I mean, the whole idea of having people is built into the very concepts of excellent and advancement that we aspire to. I read a lot of business books (hard to believe, I know - many of them are a fifteen minute read in a bookstore, but I studied Carnegie line by line, read a number of Peters, more..). And they are all, to the last one, about having people - how to get them, how to convince them to adopt your vision, how to motivate them, how to control them, sometimes how to trade them for better people.

It is so deeply ingrained, this idea that without people you have somehow failed. Socialists try to get people by finding some sort of common good; capitalists try to get people by paying them, fascists try to get people by threatening them (and killing some) - even anarchists have people, though they lie about it and say they don't. The loneliest, saddest people in the world are people who don't have people - and if you can't have people, then you should at least be a people, in order to have some meaning in your life. And, of course, we are all God's people, serving His will, whatever that may be. Right?

How can I be a leader without people? How can I be a success without people? How, even, can my life have meaning without people?

And I realize - what I have been doing over the last ten years (mostly because I had to) is reframing what I mean by success,what I mean by leadership, what I mean by meaning. Reframing it in the sense that being in charge is in and of itself of no inherent value. That the people who are currently in charge are in no way anything special, they are just for the most part people with - and taking the credit for - their own people. And that they have, in fact, sacrificed their humanity in order to achieve this status.

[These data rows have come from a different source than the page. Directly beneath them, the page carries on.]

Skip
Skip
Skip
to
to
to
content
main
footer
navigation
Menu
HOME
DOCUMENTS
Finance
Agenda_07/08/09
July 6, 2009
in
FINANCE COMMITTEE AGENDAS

Forget what you learned about leadership.

What you need to know is that people who are leaders, the higher they get, are less and less likely to have any set of values worth having, that they have probably already sacrificed anything that is important to them in order to achieve their status, and that the higher they go the more their naked ambition is eating them inside. How else do you explain the deals politicians make with advertisers and fundraisers? How else do you explain the sublimation of one's entire personality to an orthodoxy? How else do you explain what is, by any observation, the utter inhumanity of our leaders, those that the business books and biographies would have us believe are our best and brightest?

The only leadership worth having doesn't involve having people. The only advancement worth achieving has nothing to do with a hierarchy. The only meaning worth living for is the one that is born inside you, is evolved out of your own sense of right and good. It is the sense of areté, of being all that you can be (in the sense it have before it was corrupted as a military recruitment ad.

And - to me - the first step, the essential step - toward achieving this sort of self-fulfillment is to not deny it in others. To recognize, in each person, the capacity, the right, for them to determine their own destiny. To not have people. It's a hard, hard road - much harder, I submit, than being a Pope with his minions or the commander of a billion dollar warship.

Because - when I think about it - were Commander Abrashoff as sensitive and concerned about the needs and welfare of his men, of other people, then he wouldn't be commander of a warship. And if the Pope really believed in the inherent value of each and every person, he wouldn't be telling them to obey. And let me be clear - these are two individuals who have managed to in large measure transcend the corruption and the inhumanity of their positions. But not so much so that they were willing to abandon the gratification of being in charge, of realizing their boyhood dreams.

I still dream of being Captain Kirk. I always will; you cannot escape a lifetime of conditioning. But I will, one day, surface on the other side of that dream. A free man.